Could you print every record exactly as it stands?

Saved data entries
*-*-*
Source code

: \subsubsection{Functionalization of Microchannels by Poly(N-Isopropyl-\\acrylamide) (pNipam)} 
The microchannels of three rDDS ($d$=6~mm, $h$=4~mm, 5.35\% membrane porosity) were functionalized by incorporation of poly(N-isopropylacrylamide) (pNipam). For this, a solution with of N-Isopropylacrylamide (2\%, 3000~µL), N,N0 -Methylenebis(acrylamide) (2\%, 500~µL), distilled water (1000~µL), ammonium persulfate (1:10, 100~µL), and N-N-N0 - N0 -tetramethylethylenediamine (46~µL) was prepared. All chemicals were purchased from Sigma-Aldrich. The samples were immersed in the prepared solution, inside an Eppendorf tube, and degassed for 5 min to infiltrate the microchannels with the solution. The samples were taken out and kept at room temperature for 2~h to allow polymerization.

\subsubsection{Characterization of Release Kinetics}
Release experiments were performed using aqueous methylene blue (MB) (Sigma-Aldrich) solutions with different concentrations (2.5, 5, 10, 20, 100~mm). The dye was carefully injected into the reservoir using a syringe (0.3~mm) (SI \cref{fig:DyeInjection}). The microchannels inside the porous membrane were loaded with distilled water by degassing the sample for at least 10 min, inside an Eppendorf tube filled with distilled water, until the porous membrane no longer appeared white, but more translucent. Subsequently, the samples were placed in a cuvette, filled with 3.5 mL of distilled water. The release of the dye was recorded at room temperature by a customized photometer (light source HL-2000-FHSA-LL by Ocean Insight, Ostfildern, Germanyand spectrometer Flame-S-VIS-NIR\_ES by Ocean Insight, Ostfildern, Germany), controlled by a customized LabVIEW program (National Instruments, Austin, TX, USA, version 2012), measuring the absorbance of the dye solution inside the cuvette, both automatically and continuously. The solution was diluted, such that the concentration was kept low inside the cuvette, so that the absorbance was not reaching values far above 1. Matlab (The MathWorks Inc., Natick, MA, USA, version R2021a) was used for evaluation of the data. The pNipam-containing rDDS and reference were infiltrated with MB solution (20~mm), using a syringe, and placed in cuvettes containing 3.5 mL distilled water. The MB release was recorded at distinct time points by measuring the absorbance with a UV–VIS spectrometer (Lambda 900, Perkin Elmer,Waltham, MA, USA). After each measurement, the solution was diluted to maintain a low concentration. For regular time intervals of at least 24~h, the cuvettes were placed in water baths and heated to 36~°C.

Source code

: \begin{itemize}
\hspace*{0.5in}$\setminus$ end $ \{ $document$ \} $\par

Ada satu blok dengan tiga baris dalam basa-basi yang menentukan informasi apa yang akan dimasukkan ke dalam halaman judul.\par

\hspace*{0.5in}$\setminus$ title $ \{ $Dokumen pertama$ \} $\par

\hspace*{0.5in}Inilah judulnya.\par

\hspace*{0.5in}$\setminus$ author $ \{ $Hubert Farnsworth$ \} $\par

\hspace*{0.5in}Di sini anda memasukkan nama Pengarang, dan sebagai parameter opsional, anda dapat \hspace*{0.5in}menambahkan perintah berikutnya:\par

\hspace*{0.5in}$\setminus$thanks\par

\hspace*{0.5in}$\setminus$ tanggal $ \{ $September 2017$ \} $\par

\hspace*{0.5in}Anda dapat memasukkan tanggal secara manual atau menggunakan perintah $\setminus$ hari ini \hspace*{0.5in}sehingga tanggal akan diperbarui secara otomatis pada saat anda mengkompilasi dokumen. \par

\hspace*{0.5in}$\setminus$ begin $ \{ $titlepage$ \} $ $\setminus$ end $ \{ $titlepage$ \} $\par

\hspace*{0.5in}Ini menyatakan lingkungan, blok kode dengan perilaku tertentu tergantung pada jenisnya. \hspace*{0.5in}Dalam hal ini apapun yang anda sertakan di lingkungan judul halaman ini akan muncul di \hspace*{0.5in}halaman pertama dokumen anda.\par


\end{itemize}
*-*-*
Result of the exercise >>
Source code

: \subsubsection{Functionalization of Microchannels by Poly(N-Isopropyl-\\acrylamide) (pNipam)} 
The microchannels of three rDDS ($d$=6~mm, $h$=4~mm, 5.35\% membrane porosity) were functionalized by incorporation of poly(N-isopropylacrylamide) (pNipam). For this, a solution with of N-Isopropylacrylamide (2\%, 3000~µL), N,N0 -Methylenebis(acrylamide) (2\%, 500~µL), distilled water (1000~µL), ammonium persulfate (1:10, 100~µL), and N-N-N0 - N0 -tetramethylethylenediamine (46~µL) was prepared. All chemicals were purchased from Sigma-Aldrich. The samples were immersed in the prepared solution, inside an Eppendorf tube, and degassed for 5 min to infiltrate the microchannels with the solution. The samples were taken out and kept at room temperature for 2~h to allow polymerization.

\subsubsection{Characterization of Release Kinetics}
Release experiments were performed using aqueous methylene blue (MB) (Sigma-Aldrich) solutions with different concentrations (2.5, 5, 10, 20, 100~mm). The dye was carefully injected into the reservoir using a syringe (0.3~mm) (SI \cref{fig:DyeInjection}). The microchannels inside the porous membrane were loaded with distilled water by degassing the sample for at least 10 min, inside an Eppendorf tube filled with distilled water, until the porous membrane no longer appeared white, but more translucent. Subsequently, the samples were placed in a cuvette, filled with 3.5 mL of distilled water. The release of the dye was recorded at room temperature by a customized photometer (light source HL-2000-FHSA-LL by Ocean Insight, Ostfildern, Germanyand spectrometer Flame-S-VIS-NIR\_ES by Ocean Insight, Ostfildern, Germany), controlled by a customized LabVIEW program (National Instruments, Austin, TX, USA, version 2012), measuring the absorbance of the dye solution inside the cuvette, both automatically and continuously. The solution was diluted, such that the concentration was kept low inside the cuvette, so that the absorbance was not reaching values far above 1. Matlab (The MathWorks Inc., Natick, MA, USA, version R2021a) was used for evaluation of the data. The pNipam-containing rDDS and reference were infiltrated with MB solution (20~mm), using a syringe, and placed in cuvettes containing 3.5 mL distilled water. The MB release was recorded at distinct time points by measuring the absorbance with a UV–VIS spectrometer (Lambda 900, Perkin Elmer,Waltham, MA, USA). After each measurement, the solution was diluted to maintain a low concentration. For regular time intervals of at least 24~h, the cuvettes were placed in water baths and heated to 36~°C.

Source code

: \begin{itemize}
\hspace*{0.5in}$\setminus$ end $ \{ $document$ \} $\par

Ada satu blok dengan tiga baris dalam basa-basi yang menentukan informasi apa yang akan dimasukkan ke dalam halaman judul.\par

\hspace*{0.5in}$\setminus$ title $ \{ $Dokumen pertama$ \} $\par

\hspace*{0.5in}Inilah judulnya.\par

\hspace*{0.5in}$\setminus$ author $ \{ $Hubert Farnsworth$ \} $\par

\hspace*{0.5in}Di sini anda memasukkan nama Pengarang, dan sebagai parameter opsional, anda dapat \hspace*{0.5in}menambahkan perintah berikutnya:\par

\hspace*{0.5in}$\setminus$thanks\par

\hspace*{0.5in}$\setminus$ tanggal $ \{ $September 2017$ \} $\par

\hspace*{0.5in}Anda dapat memasukkan tanggal secara manual atau menggunakan perintah $\setminus$ hari ini \hspace*{0.5in}sehingga tanggal akan diperbarui secara otomatis pada saat anda mengkompilasi dokumen. \par

\hspace*{0.5in}$\setminus$ begin $ \{ $titlepage$ \} $ $\setminus$ end $ \{ $titlepage$ \} $\par

\hspace*{0.5in}Ini menyatakan lingkungan, blok kode dengan perilaku tertentu tergantung pada jenisnya. \hspace*{0.5in}Dalam hal ini apapun yang anda sertakan di lingkungan judul halaman ini akan muncul di \hspace*{0.5in}halaman pertama dokumen anda.\par


\end{itemize}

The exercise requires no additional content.